Auf nach Obervolkach. 19.30 Uhr heißt es dort Umschalten in Wahlmodus. Wo andere vom Zettel ablesen, setzt Tamara Bischof zu einer gewinnenden Rede an. Der angesprochene Ritt durch die Themen. Dann geht es weiter mit dem Ritt durch den Landkreis: Es geht an diesem Abend noch zu einer Freien-Wähler-Veranstaltung nach Nenzenheim ins Feuerwehrhaus. Das ist so ziemlich genau am anderen Ende des Landkreises, das Navi zeigt 32 Minuten Fahrzeit an. Also dreimal so viel wie später Redezeit ist.
Leberkäse für die Stimmung
Was während der Woche nach zeitlichem Wahnsinn klingt, wird an den Wochenenden nicht besser. Eher im Gegenteil. Jetzt warten zusätzlich noch die Vereine mit ihren Versammlungen. Und weil das noch nicht reicht, geht es an diesem Samstag mit einem E-Bus durch den Landkreis, gemeinsam mit den bekanntesten Gesichtern der Freien Wähler. In Marktsteft schmeißt die Landrätin eine Runde Leberkäse-Brötchen für die Mannschaft. Das hält bei Laune und fördert den Teamgeist. Später in Dettelbach gibt es Krapfen für alle. Zum Abschluss am Abend Bratwurst in Wiesentheid.

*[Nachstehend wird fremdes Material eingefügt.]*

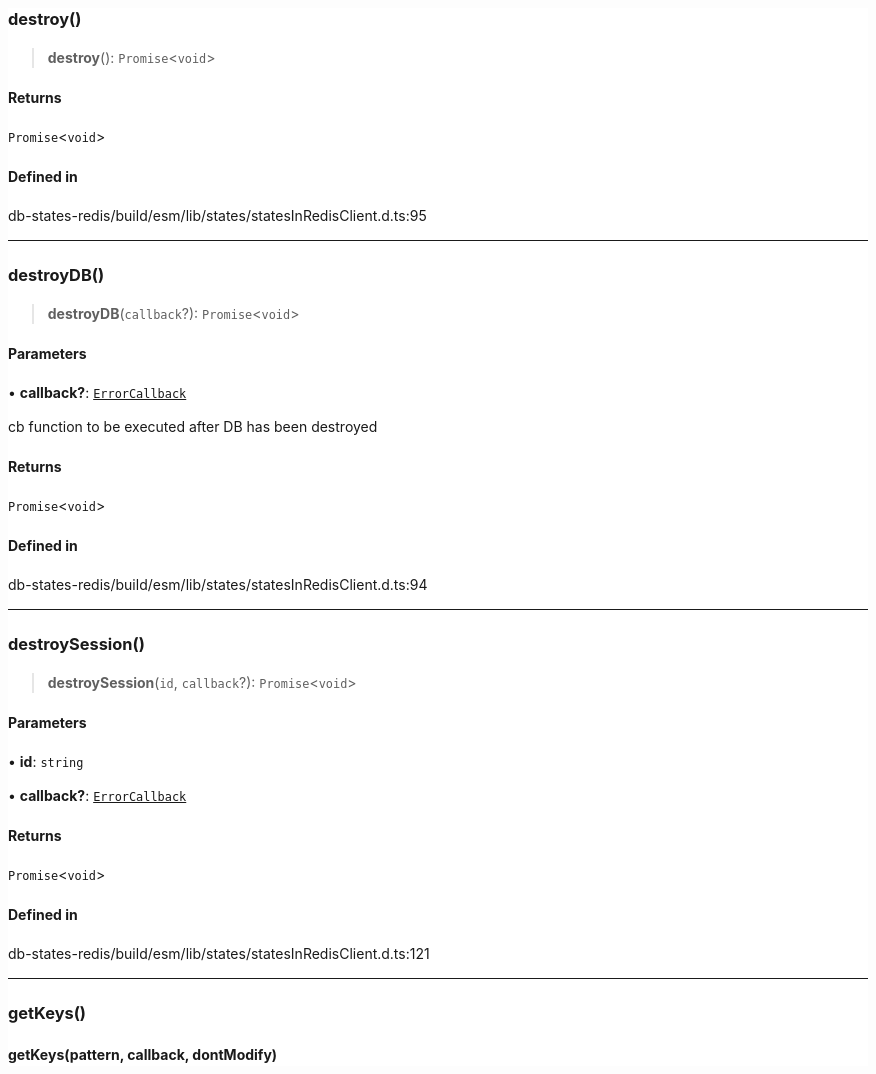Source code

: ### destroy()

> **destroy**(): `Promise`\<`void`\>

#### Returns

`Promise`\<`void`\>

#### Defined in

db-states-redis/build/esm/lib/states/statesInRedisClient.d.ts:95

***

### destroyDB()

> **destroyDB**(`callback`?): `Promise`\<`void`\>

#### Parameters

• **callback?**: [`ErrorCallback`](../type-aliases/ErrorCallback.md)

cb function to be executed after DB has been destroyed

#### Returns

`Promise`\<`void`\>

#### Defined in

db-states-redis/build/esm/lib/states/statesInRedisClient.d.ts:94

***

### destroySession()

> **destroySession**(`id`, `callback`?): `Promise`\<`void`\>

#### Parameters

• **id**: `string`

• **callback?**: [`ErrorCallback`](../type-aliases/ErrorCallback.md)

#### Returns

`Promise`\<`void`\>

#### Defined in

db-states-redis/build/esm/lib/states/statesInRedisClient.d.ts:121

***

### getKeys()

#### getKeys(pattern, callback, dontModify)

Dazwischen ein Halt in Kitzingen auf dem Marktplatz, wo neben den bekanntesten Gesichtern der Freien Wähler auch familiäre Unterstützung da ist. Tamara Bischofs Mann hält im Hintergrund die Fäden zusammen, organisiert und managt. Und Tochter Sabrina wirbt ebenfalls mit um Stimmen. Sie ist auf der Kreistagsliste der Freien Wähler auf Platz zwölf und steht inzwischen viele Wahlveranstaltungen gemeinsam mit ihrer Mutter durch. Die nimmt das erfreut zur Kenntnis: Das Interesse der 29-Jährigen an der Politik sorgt für ein Lächeln im Gesicht der Landrätin.
Freie Tage gestrichen
Dem Lächeln kann auch die harte Wahlkampf-Tour scheinbar nichts anhaben. Seit ihrer Nominierung Ende September in der Mehrzweckhalle Mainstockheim befindet sich die Dettelbacherin im Wahlkampf. Erst hat sie sich ihre Zehn-Minuten-Kampfrede zusammengebastelt, in der fast alle denkbaren Themen im Schnelldurchlauf auftauchen. Dann ging es in die unzähligen Versammlungen. Um die 200 dürften es am Ende sein, freie Tage sind bis zum Wahltag am 15. März gestrichen.
In ihrem vierten Landratswahl-Wahlkampf spielt Bischof ihre Routine aus. Wie schon zweimal zuvor, gibt es auch dieses Mal wieder einen Gegenkandidaten. In ihren Reden spielt das keine Rolle, das Thema wird neutralisiert. Etwas ist dann aber doch neu und anders: Erstmal geht es nicht alleine um die Landratswahl, diesmal ist sie wieder in die Kommunalwahl eingegliedert. Das sind noch die Auswirkungen des überraschenden Abgangs ihres Vorgängers, Siegfried Naser. Damals nutzte die Oberregierungsrätin und Abteilungsleiterin für "Baurecht und Umweltschutz" ihre Chance, kandidierte und wurde mit 59,2 Prozent der Stimmen gewählt.
20 Landrätinnen-Jahre später. Von Amtsmüdigkeit keine Spur. "Nachhaltig und innovativ" soll es weitergehen – einem Vierteljahrhundert als Landkreis-Chefin entgegen.